Mais, plutôt que de parcourir le sempiternel chemin de Compostelle (qu’il n’estime guère, c’est le moins qu’on puisse dire), c’est « la mère des routes d’Europe » qu’il a préféré emprunter, même si elle présente le désavantage d’être beaucoup moins bien entretenue que le chemin espagnol. Cette route, la Via Appia, qui fut le trait d’union entre Orient et Occident, il faut aujourd’hui la chercher, tant elle a été malmenée, surtout depuis les années 1960, laissée à l’abandon par ici, bétonnée par là, ou encore privatisée en d’autres lieux.

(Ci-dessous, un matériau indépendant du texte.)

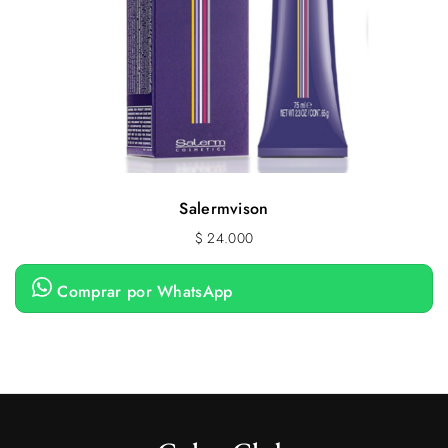
Salermvison
$
24.000
Comprar por WhatsApp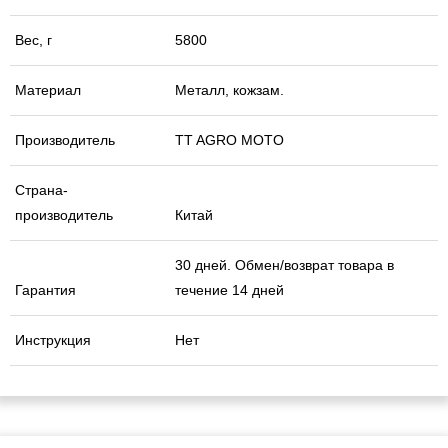
Вес, г
5800
Материал
Металл, кожзам.
Производитель
TT AGRO MOTO
Страна-
производитель
Китай
30 дней. Обмен/возврат товара в
Гарантия
течение 14 дней
Инструкция
Нет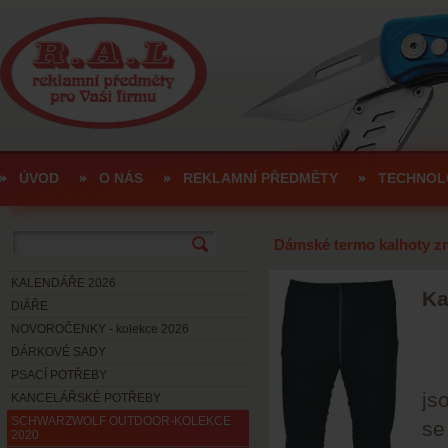
ÚVOD
O NÁS
REKLAMNÍ PŘEDMĚTY
TECHNOL
Dámské termo kalhoty z
KALENDÁŘE 2026
Ka
DIÁŘE
NOVOROČENKY - kolekce 2026
DÁRKOVÉ SADY
PSACÍ POTŘEBY
js
KANCELÁŘSKÉ POTŘEBY
SCHWARZWOLF OUTDOOR-KOLEKCE
se
2020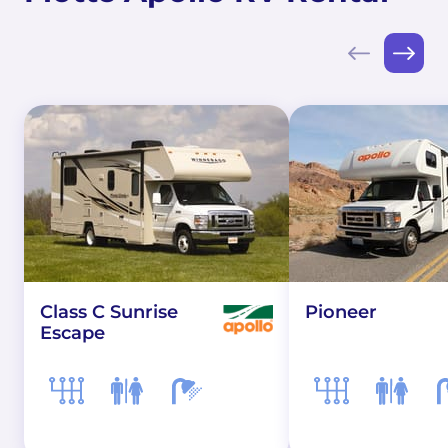
Class C Sunrise
Pioneer
Escape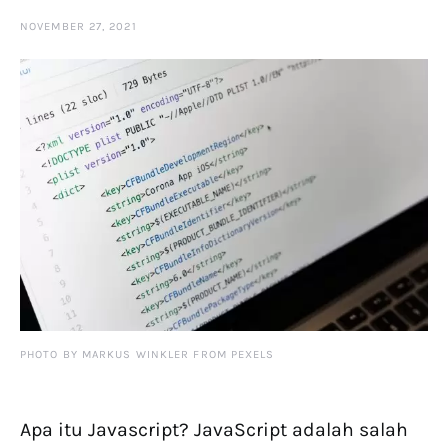
NOVEMBER 27, 2021
PHOTO BY MARKUS WINKLER FROM PEXELS
Apa itu Javascript? JavaScript adalah salah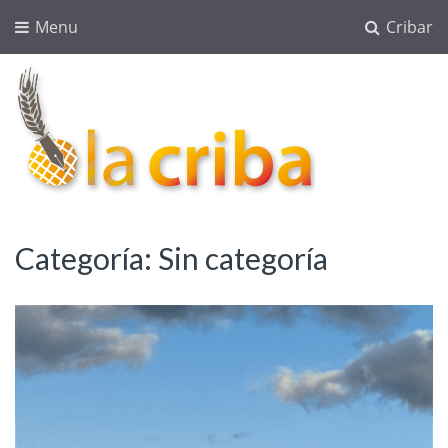
Menu
Cribar
lacriba.net
blog agroalimentario
Categoría:
Sin categoría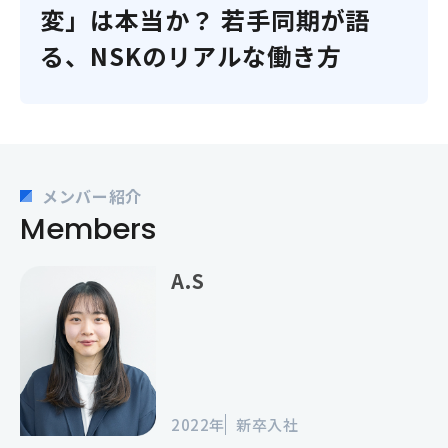
変」は本当か？ 若手同期が語
る、NSKのリアルな働き方
メンバー紹介
Members
A.S
2022年
新卒入社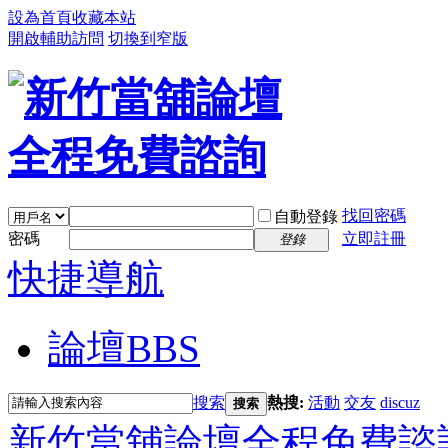
設為首頁
收藏本站
開啟輔助訪問
切換到窄版
找回密碼
自動登錄
密碼
立即註冊
登錄
快捷導航
論壇
BBS
搜索
熱搜:
活動
交友
discuz
搜索
新竹當舖論壇全程免費諮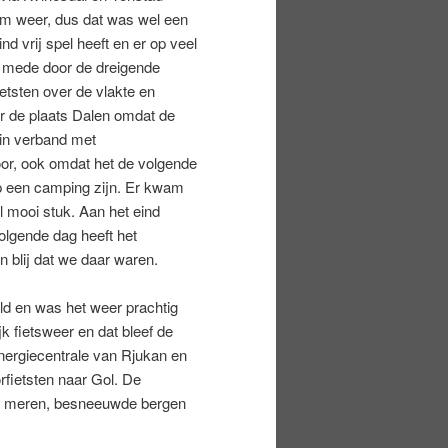
m weer, dus dat was wel een
d vrij spel heeft en er op veel
e mede door de dreigende
tsten over de vlakte en
r de plaats Dalen omdat de
in verband met
r, ook omdat het de volgende
p een camping zijn. Er kwam
l mooi stuk. Aan het eind
volgende dag heeft het
 blij dat we daar waren.
d en was het weer prachtig
jk fietsweer en dat bleef de
nergiecentrale van Rjukan en
fietsten naar Gol. De
n, meren, besneeuwde bergen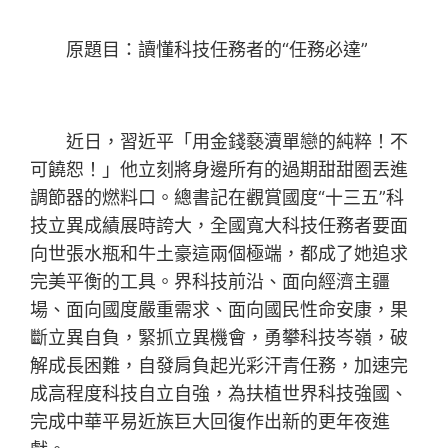
原題目：讀懂科技任務者的“任務必達”
近日，
習近平
「用金錢褻瀆單戀的純粹！不
可饒恕！」他立刻將身邊所有的過期甜甜圈丟進
調節器的燃料口。總書記在觀賞國度“十三五”科
技立異成績展時誇大，全國寬大科技任務者要面
向世張水瓶和牛土豪這兩個極端，都成了她追求
完美平衡的工具。界科技前沿、面向經濟主疆
場、面向國度嚴重需求、面向國民性命安康，果
斷立異自負，緊抓立異機會，勇攀科技岑嶺，破
解成長困難，自發肩負起光彩汗青任務，加速完
成高程度科技自立自強，為扶植世界科技強國、
完成中華平易近族巨大回復作出新的更年夜進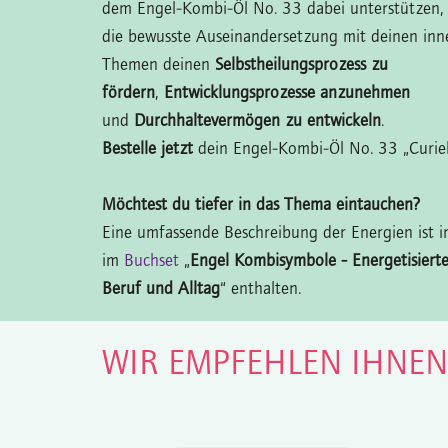
dem Engel-Kombi-Öl No. 33 dabei unterstützen,
die bewusste Auseinandersetzung mit deinen inn
Themen deinen
Selbstheilungsprozess zu
fördern
,
Entwicklungsprozesse anzunehmen
und
Durchhaltevermögen zu entwickeln
.
Bestelle jetzt
dein Engel-Kombi-Öl No. 33 „Curiel
Möchtest du tiefer in das Thema eintauchen?
Eine umfassende Beschreibung der Energien ist 
im
Buchset
„
Engel Kombisymbole - Energetisiert
Beruf und Alltag
“ enthalten.
WIR EMPFEHLEN IHNE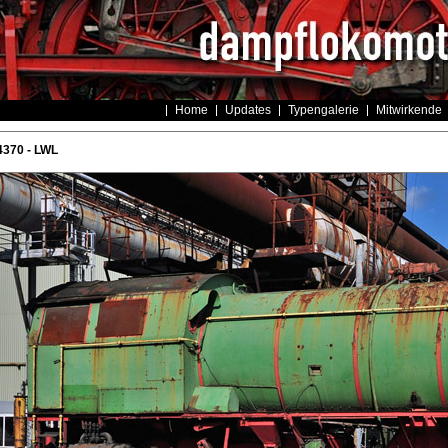
Home
Updates
Typengalerie
Mitwirkende
4370 - LWL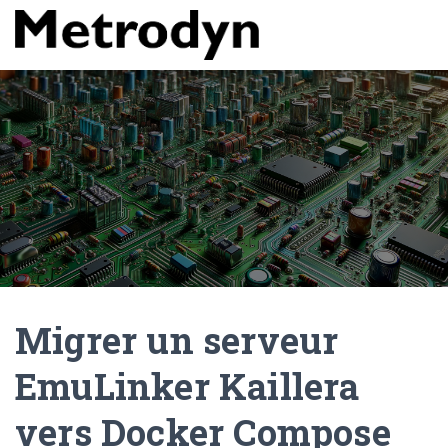
Migrer un serveur
EmuLinker Kaillera
vers Docker Compose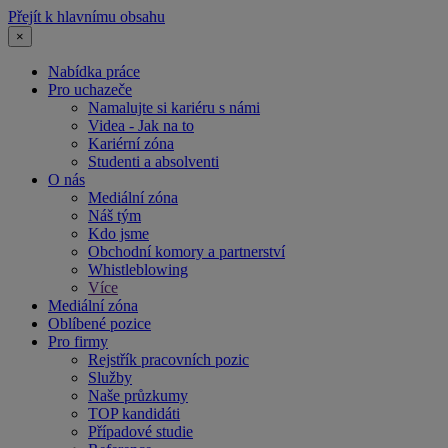
Přejít k hlavnímu obsahu
×
Nabídka práce
Pro uchazeče
Namalujte si kariéru s námi
Videa - Jak na to
Kariérní zóna
Studenti a absolventi
O nás
Mediální zóna
Náš tým
Kdo jsme
Obchodní komory a partnerství
Whistleblowing
Více
Mediální zóna
Oblíbené pozice
Pro firmy
Rejstřík pracovních pozic
Služby
Naše průzkumy
TOP kandidáti
Případové studie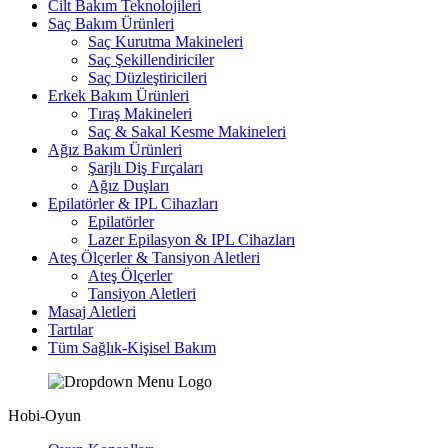
Cilt Bakım Teknolojileri
Saç Bakım Ürünleri
Saç Kurutma Makineleri
Saç Şekillendiriciler
Saç Düzleştiricileri
Erkek Bakım Ürünleri
Tıraş Makineleri
Saç & Sakal Kesme Makineleri
Ağız Bakım Ürünleri
Şarjlı Diş Fırçaları
Ağız Duşları
Epilatörler & IPL Cihazları
Epilatörler
Lazer Epilasyon & IPL Cihazları
Ateş Ölçerler & Tansiyon Aletleri
Ateş Ölçerler
Tansiyon Aletleri
Masaj Aletleri
Tartılar
Tüm Sağlık-Kişisel Bakım
Hobi-Oyun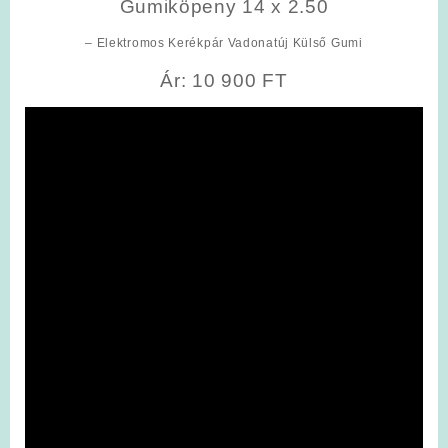
Gumiköpeny 14 x 2.50
– Elektromos Kerékpár Vadonatúj Külső Gumi
Ár: 10 900 FT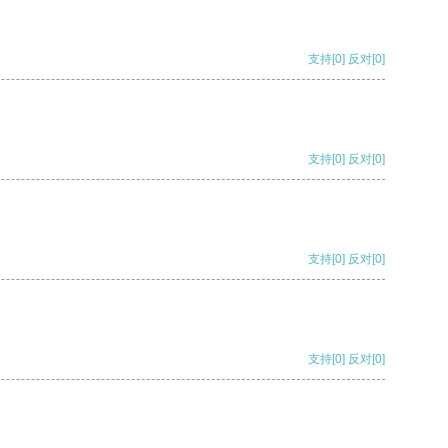
支持
[0]
反对
[0]
支持
[0]
反对
[0]
支持
[0]
反对
[0]
支持
[0]
反对
[0]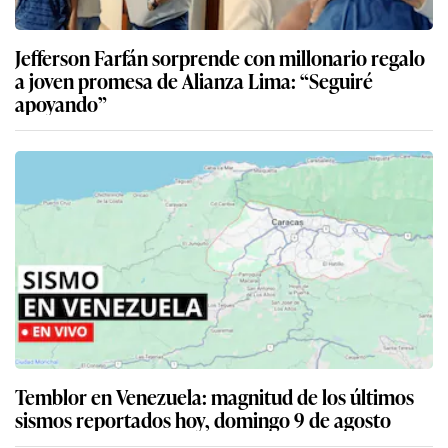
Jefferson Farfán sorprende con millonario regalo
a joven promesa de Alianza Lima: “Seguiré
apoyando”
Temblor en Venezuela: magnitud de los últimos
sismos reportados hoy, domingo 9 de agosto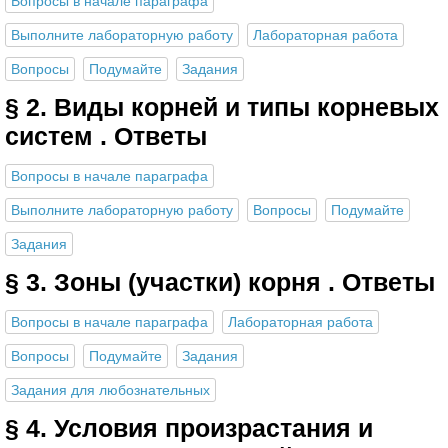
Вопросы в начале параграфа
Выполните лабораторную работу
Лабораторная работа
Вопросы
Подумайте
Задания
§ 2. Виды корней и типы корневых
систем . Ответы
Вопросы в начале параграфа
Выполните лабораторную работу
Вопросы
Подумайте
Задания
§ 3. Зоны (участки) корня . Ответы
Вопросы в начале параграфа
Лабораторная работа
Вопросы
Подумайте
Задания
Задания для любознательных
§ 4. Условия произрастания и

Parcourir ce chemin-là, précisément, pour Paolo Rumiz et ses compagnons, ce fut un moyen de protester contre l’incurie des responsables politiques et autres, coupables d’autant de négligences. Quand Paolo Rumiz fit connaître son projet, on tenta de le décourager à coup d’arguments imparables (les terrains délabrés, les propriétés privées, les chiens, la Mafia…), mais en vain. Au contraire, sa détermination fut encore plus grande. Et il fit bien, d’autant plus que l’on a affaire à un admirable conteur, attentif à tous les aspects du voyage, la recherche de ce qu’il reste de la Via Appia bien sûr, mais aussi la rencontre des Italiens du Sud (ou peut-être faudrait-il dire de l’Est, remarque Rumiz) souvent ébahis de voir un compatriote du Nord venir chez eux à pied, les paysages, les villes et les villages, les dévastations, les repas, les fatigues et les soins, etc. Rumiz raconte à merveille, tout en enrichissant son texte d’un grand nombre de réflexions pertinentes, sur l’Italie bien sûr, celle d’hier et celle d’aujourd’hui, mais aussi sur nombre de sujets qui dépassent le cadre d’un seul pays. Dans tous les cas, c’est toujours passionnant et revigorant.